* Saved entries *

#####

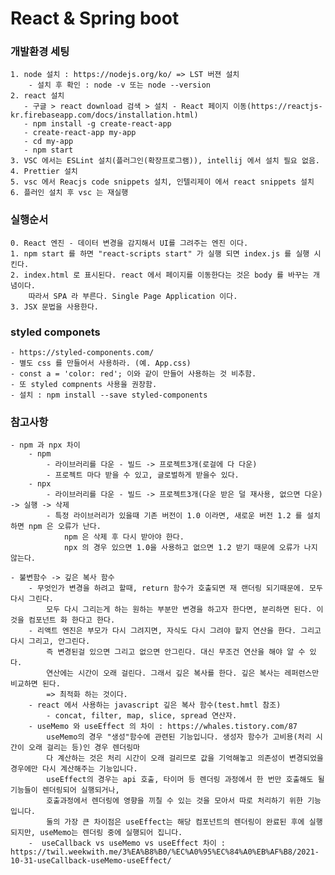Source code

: # React & Spring boot

### 개발환경 세팅
    1. node 설치 : https://nodejs.org/ko/ => LST 버젼 설치
        - 설치 후 확인 : node -v 또는 node --version
    2. react 설치
       - 구글 > react download 검색 > 설치 - React 페이지 이동(https://reactjs-kr.firebaseapp.com/docs/installation.html)
       - npm install -g create-react-app
       - create-react-app my-app
       - cd my-app
       - npm start
    3. VSC 에서는 ESLint 설치(플러그인(확장프로그램)), intellij 에서 설치 필요 없음.
    4. Prettier 설치
    5. vsc 에서 Reacjs code snippets 설치, 인텔리제이 에서 react snippets 설치
    6. 플러인 설치 후 vsc 는 재실행
### 실행순서
    0. React 엔진 - 데이터 변경을 감지해서 UI를 그려주는 엔진 이다.
    1. npm start 를 하면 "react-scripts start" 가 실행 되면 index.js 를 실행 시킨다.
    2. index.html 로 표시된다. react 에서 페이지를 이동한다는 것은 body 를 바꾸는 개념이다.
        따라서 SPA 라 부른다. Single Page Application 이다.
    3. JSX 문법을 사용한다.

### styled componets
    - https://styled-components.com/
    - 별도 css 를 만들어서 사용하라. (예. App.css)
    - const a = 'color: red'; 이와 같이 만들어 사용하는 것 비추함.
    - 또 styled compnents 사용을 권장함.
    - 설치 : npm install --save styled-components

### 참고사항
    - npm 과 npx 차이
        - npm
            - 라이브러리를 다운 - 빌드 -> 프로젝트3개(로걸에 다 다운)
            - 프로젝트 마다 받을 수 있고, 글로벌하게 받을수 있다.
        - npx
            - 라이브러리를 다운 - 빌드 -> 프로젝트3개(다운 받은 덜 재사용, 없으면 다운) -> 실행 -> 삭제
            - 특정 라이브러리가 있을때 기존 버전이 1.0 이라면, 새로운 버전 1.2 를 설치하면 npm 은 오류가 난다.
                npm 은 삭제 후 다시 받아야 한다.
                npx 의 경우 있으면 1.0을 사용하고 없으면 1.2 받기 때문에 오류가 나지 않는다.

    - 불변함수 -> 깊은 복사 함수
        - 무엇인가 변경을 하려고 할때, return 함수가 호출되면 재 랜더링 되기때문에. 모두 다시 그린다.
            모두 다시 그리는게 하는 원하는 부분만 변경을 하고자 한다면, 분리하면 된다. 이것을 컴포넌트 화 한다고 한다.
        - 리액트 엔진은 부모가 다시 그려지면, 자식도 다시 그려야 할지 연산을 한다. 그리고 다시 그리고, 안그린다.
            즉 변경된걸 있으면 그리고 없으면 안그린다. 대신 무조건 연산을 해야 알 수 있다.
            연산에는 시간이 오래 걸린다. 그래서 깊은 복사를 한다. 깊은 복사는 레퍼런스만 비교하면 된다.
            => 최적화 하는 것이다.
        - react 에서 사용하는 javascript 깊은 복사 함수(test.hmtl 참조)
            - concat, filter, map, slice, spread 연산자.
        - useMemo 와 useEffect 의 차이 : https://whales.tistory.com/87
            useMemo의 경우 "생성"함수에 관련된 기능입니다. 생성자 함수가 고비용(처리 시간이 오래 걸리는 등)인 경우 렌더링마
            다 계산하는 것은 처리 시간이 오래 걸리므로 값을 기억해놓고 의존성이 변경되었을 경우에만 다시 계산해주는 기능입니다.
            useEffect의 경우는 api 호출, 타이머 등 렌더링 과정에서 한 번만 호출해도 될 기능들이 렌더링되어 실행되거나, 
            호출과정에서 렌더링에 영향을 끼칠 수 있는 것을 모아서 따로 처리하기 위한 기능입니다.
            둘의 가장 큰 차이점은 useEffect는 해당 컴포넌트의 렌더링이 완료된 후에 실행되지만, useMemo는 렌더링 중에 실행되어 집니다.
        -  useCallback vs useMemo vs useEffect 차이 : https://twil.weekwith.me/3%EA%B8%B0/%EC%A0%95%EC%84%A0%EB%AF%B8/2021-10-31-useCallback-useMemo-useEffect/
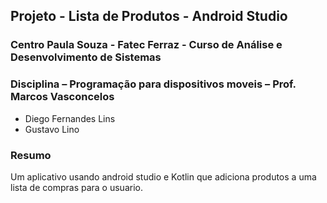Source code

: ## Projeto - Lista de Produtos - Android Studio
### Centro Paula Souza - Fatec Ferraz - Curso de Análise e Desenvolvimento de Sistemas
### Disciplina – Programação para dispositivos moveis – Prof. Marcos Vasconcelos

- Diego Fernandes Lins
- Gustavo Lino

### Resumo
Um aplicativo usando android studio e Kotlin que adiciona produtos a uma lista de compras para o usuario.

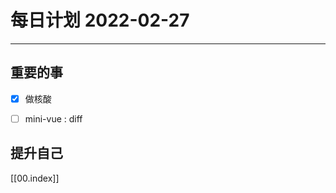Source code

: #  每日计划 2022-02-27
---
## 重要的事
- [x]  做核酸
- [ ]  mini-vue : diff




## 提升自己

  



[[00.index]]








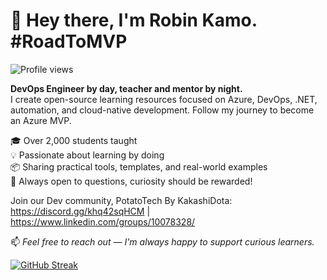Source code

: # 👋 Hey there, I'm Robin Kamo. #RoadToMVP
![Profile views](https://komarev.com/ghpvc/?username=kakashidota&label=Profile%20views&color=0e75b6&style=flat)


**DevOps Engineer by day, teacher and mentor by night.**  
I create open-source learning resources focused on Azure, DevOps, .NET, automation, and cloud-native development.
Follow my journey to become an Azure MVP.

🎓 Over 2,000 students taught  
💡 Passionate about learning by doing  
📦 Sharing practical tools, templates, and real-world examples  
💬 Always open to questions, curiosity should be rewarded!

Join our Dev community, 
PotatoTech By KakashiDota: https://discord.gg/khq42sqHCM | https://www.linkedin.com/groups/10078328/


📫 _Feel free to reach out — I'm always happy to support curious learners._

[![GitHub Streak](https://streak-stats.demolab.com?user=kakashidota&theme=dark)](https://git.io/streak-stats)
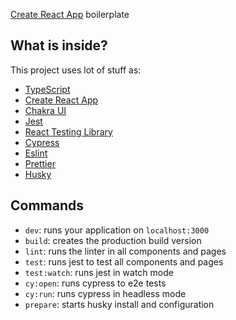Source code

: [Create React App](https://create-react-app.dev/) boilerplate

## What is inside?

This project uses lot of stuff as:

- [TypeScript](https://www.typescriptlang.org/)
- [Create React App](https://create-react-app.dev/)
- [Chakra UI](https://chakra-ui.com/)
- [Jest](https://jestjs.io/)
- [React Testing Library](https://testing-library.com/docs/react-testing-library/intro)
- [Cypress](https://www.cypress.io/)
- [Eslint](https://eslint.org/)
- [Prettier](https://prettier.io/)
- [Husky](https://github.com/typicode/husky)

## Commands

- `dev`: runs your application on `localhost:3000`
- `build`: creates the production build version
- `lint`: runs the linter in all components and pages
- `test`: runs jest to test all components and pages
- `test:watch`: runs jest in watch mode
- `cy:open`: runs cypress to e2e tests
- `cy:run`: runs cypress in headless mode
- `prepare`: starts husky install and configuration

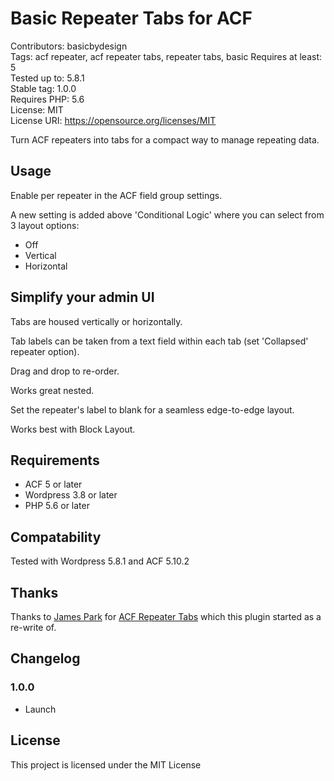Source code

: # Basic Repeater Tabs for ACF
Contributors: basicbydesign  
Tags: acf repeater, acf repeater tabs, repeater tabs, basic 
Requires at least: 5  
Tested up to: 5.8.1  
Stable tag: 1.0.0  
Requires PHP: 5.6  
License: MIT  
License URI: https://opensource.org/licenses/MIT  

Turn ACF repeaters into tabs for a compact way to manage repeating data.  

## Usage

Enable per repeater in the ACF field group settings.

A new setting is added above 'Conditional Logic' where you can select from 3 layout options:

* Off
* Vertical
* Horizontal

## Simplify your admin UI

Tabs are housed vertically or horizontally.  

Tab labels can be taken from a text field within each tab (set 'Collapsed' repeater option).  

Drag and drop to re-order.  

Works great nested.

Set the repeater's label to blank for a seamless edge-to-edge layout.

Works best with Block Layout.

## Requirements

* ACF 5 or later
* Wordpress 3.8 or later
* PHP 5.6 or later

## Compatability

Tested with Wordpress 5.8.1 and ACF 5.10.2

## Thanks

Thanks to [James Park](https://github.com/JamesParkNINJA) for [ACF Repeater Tabs](https://github.com/JamesParkNINJA/acf-repeater-tabs) which this plugin started as a re-write of.

## Changelog

### 1.0.0
* Launch

## License

This project is licensed under the MIT License
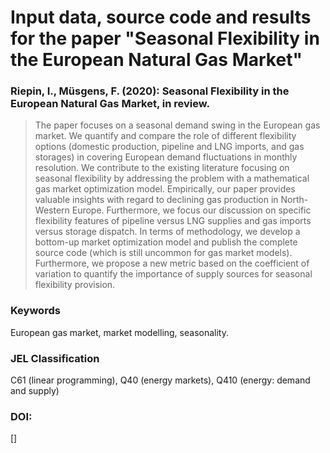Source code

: # Input data, source code and results for the paper "Seasonal Flexibility in the European Natural Gas Market"

### Riepin, I., Müsgens, F. (2020): Seasonal Flexibility in the European Natural Gas Market, in review.

> The paper focuses on a seasonal demand swing in the European gas market. We quantify and compare the role of different flexibility options (domestic production, pipeline and LNG imports, and gas storages) in covering European demand fluctuations in monthly resolution. We contribute to the existing literature focusing on seasonal flexibility by addressing the problem with a mathematical gas market optimization model. Empirically, our paper provides valuable insights with regard to declining gas production in North-Western Europe. Furthermore, we focus our discussion on specific flexibility features of pipeline versus LNG supplies and gas imports versus storage dispatch. In terms of methodology, we develop a bottom-up market optimization model and publish the complete source code (which is still uncommon for gas market models). Furthermore, we propose a new metric based on the coefficient of variation to quantify the importance of supply sources for seasonal flexibility provision.

### Keywords
European gas market, market modelling, seasonality.
### JEL Classification
C61 (linear programming), Q40 (energy markets), Q410 (energy: demand and supply)
### DOI: 
[]

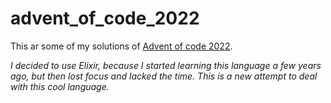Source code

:# advent_of_code_2022
This ar some of my solutions of [Advent of code 2022](https://adventofcode.com/2022).

_I decided to use Elixir, because I started learning this language a few years ago, but then lost focus and lacked the time. This is a new attempt to deal with this cool language._
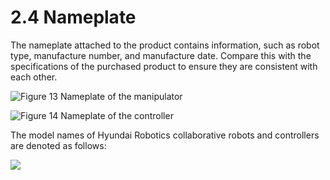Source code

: # 2.4 Nameplate

The nameplate attached to the product contains information, such as robot type, manufacture number, and manufacture date. Compare this with the specifications of the purchased product to ensure they are consistent with each other.

![Figure 13 Nameplate of the manipulator](../.gitbook/assets/robot\_nameplate.png)

![Figure 14 Nameplate of the controller](../.gitbook/assets/controller\_nameplate.png)

The model names of Hyundai Robotics collaborative robots and controllers are denoted as follows:

![](../.gitbook/assets/nameplate\_2.png)
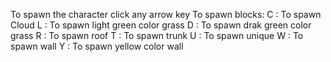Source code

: To spawn the character click any arrow key
To spawn blocks:
C : To spawn Cloud
L : To spawn light green color grass
D : To spawn drak green color grass
R : To spawn roof
T : To spawn trunk
U : To spawn unique
W : To spawn wall
Y : To spawn yellow color wall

#####

* INSTRUCTIONS FOR THE TASK *
Rewrite the part of the entries that opens with the line containing "Tabs are housed vertically or horizontally." and closes with the line containing "## Requirements", replacing "Works" with "Functions" and leaving everything else unchanged.

* ANSWER SPACE *
Tabs are housed vertically or horizontally.  

Tab labels can be taken from a text field within each tab (set 'Collapsed' repeater option).  

Drag and drop to re-order.  

Functions great nested.

Set the repeater's label to blank for a seamless edge-to-edge layout.

Functions best with Block Layout.

## Requirements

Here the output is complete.